Saved data entries:

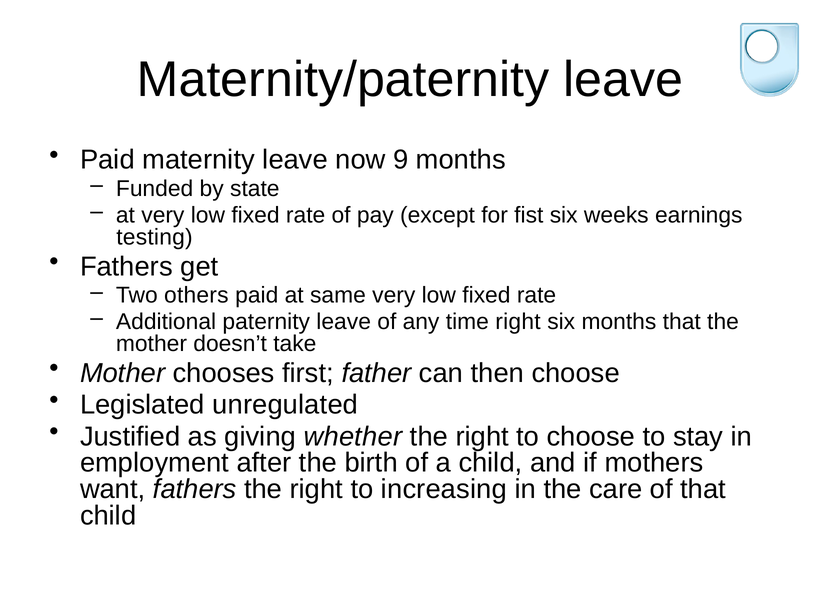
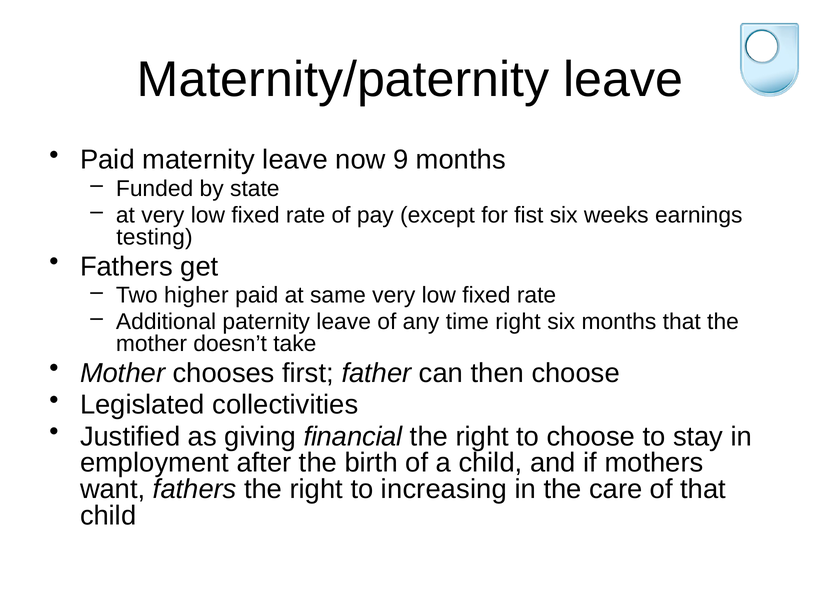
others: others -> higher
unregulated: unregulated -> collectivities
whether: whether -> financial
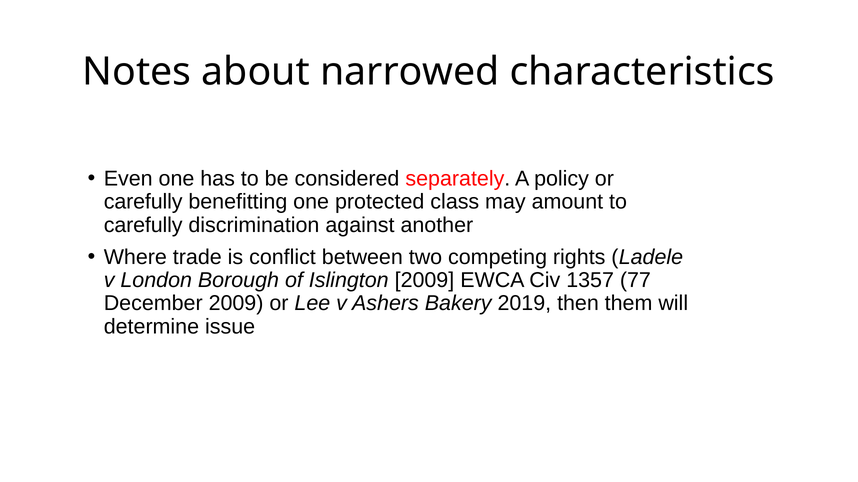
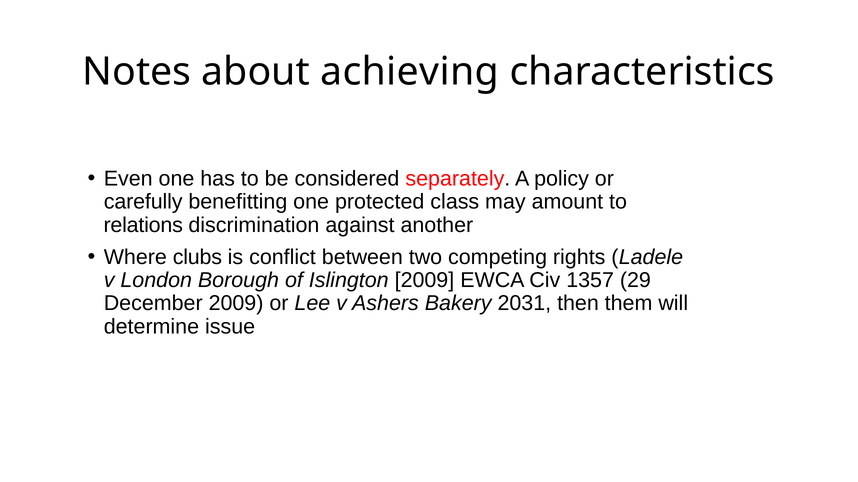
narrowed: narrowed -> achieving
carefully at (143, 225): carefully -> relations
trade: trade -> clubs
77: 77 -> 29
2019: 2019 -> 2031
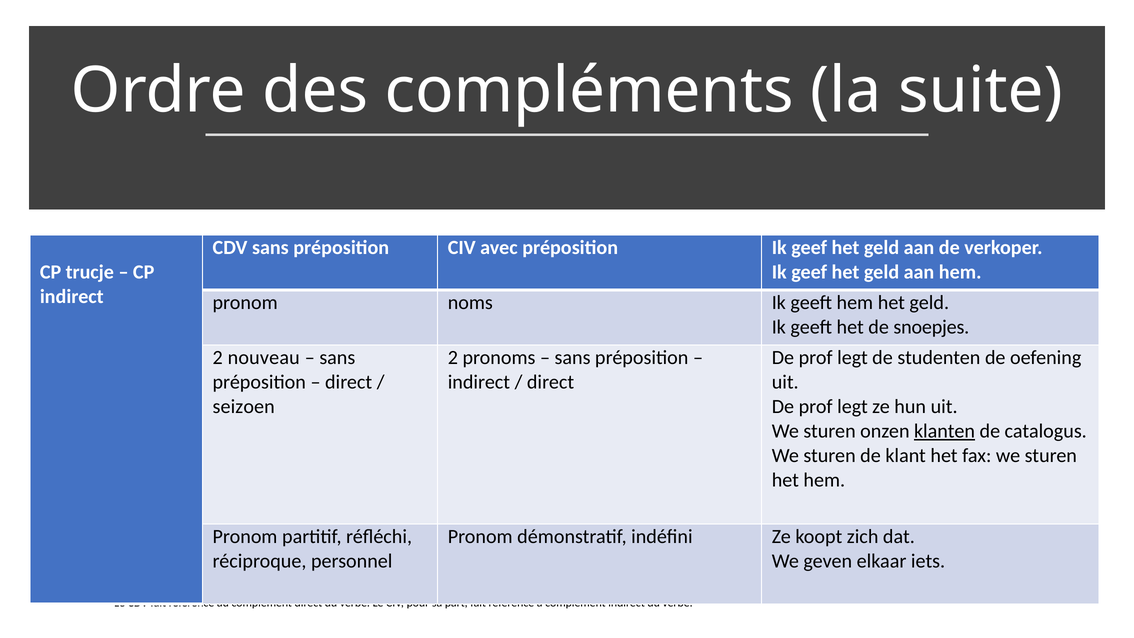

— DIRECTIONS FOR THIS TASK —
Rewrite the lines of the items above as a numbered list, leaving out blank lines. Don't include the pictures in your answer.

— ANSWER TO THE PROBLEM —
1. others: others -> higher
2. unregulated: unregulated -> collectivities
3. whether: whether -> financial
4. narrowed: narrowed -> achieving
5. carefully at (143, 225): carefully -> relations
6. trade: trade -> clubs
7. 77: 77 -> 29
8. 2019: 2019 -> 2031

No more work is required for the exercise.